Project: Neuroendocrine Tumors
Neuroendocrine tumors (NETs) arise from endocrine (hormone-producing) tissues. The unique phenotype of different NETs leads to new challenges in diagnosis and treatment.
The phenotype of specific NETs depends on their cellular origin, but often they are slow growing which means they are difficult to localize with established imaging methods such as 18F-FDG PET. A variety of NETs express Somatostatin receptors (SSTRs), and thus radiopharamceuticals targeting SSTRs such as 68Ga-DOTATATE are now established imaging markers. DOTATATE peptide bearing a radioactive “payload” (e.g. 177Lu) can even be used as effective treatment by selectively targeting the NETs after administration.

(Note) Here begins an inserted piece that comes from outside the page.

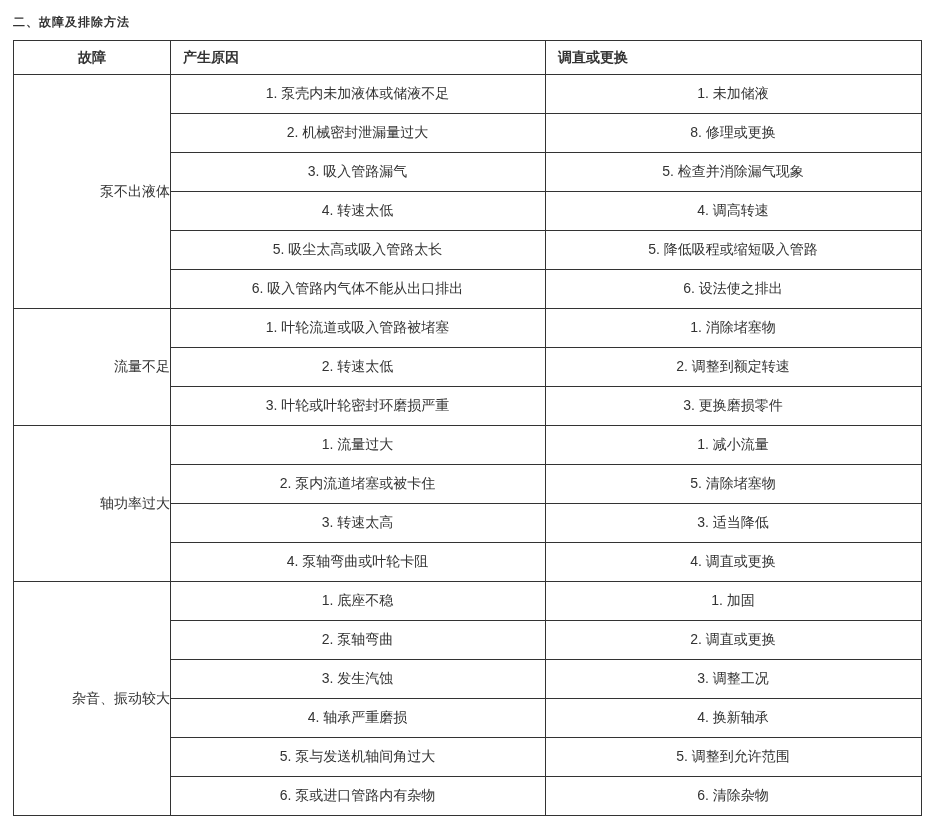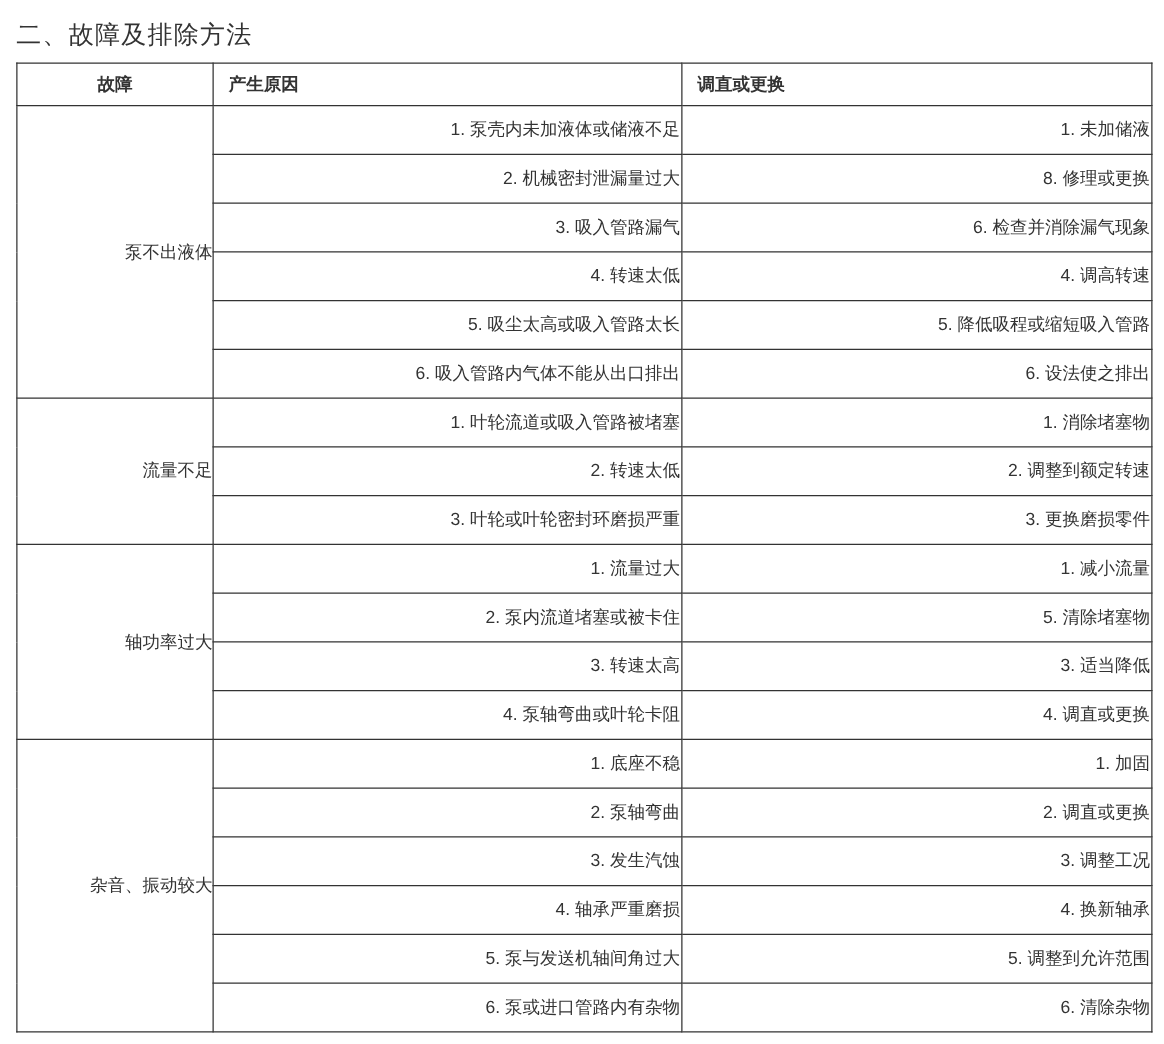"二、故障及排除方法" .doc-title { font-size: 20px -> 12px; font-weight: normal -> bold }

However, NETs that do not express SSTRs are still invisible even for modern nuclear medicine. The molecular phenotypes of these subsets of NETs are slowly being unraveled, and its has been shown that almost all NETs express one of SSTRs, GLP1R or GIPR. We are therefore committed to developing radiopharmaceuticals for these molecular targets to assist in NET diagnosis, management and possibly even treatment of in the future. The GLP1R agonist 68Ga-Exendin4 is currently employed in both preclinical and clinical evaluation.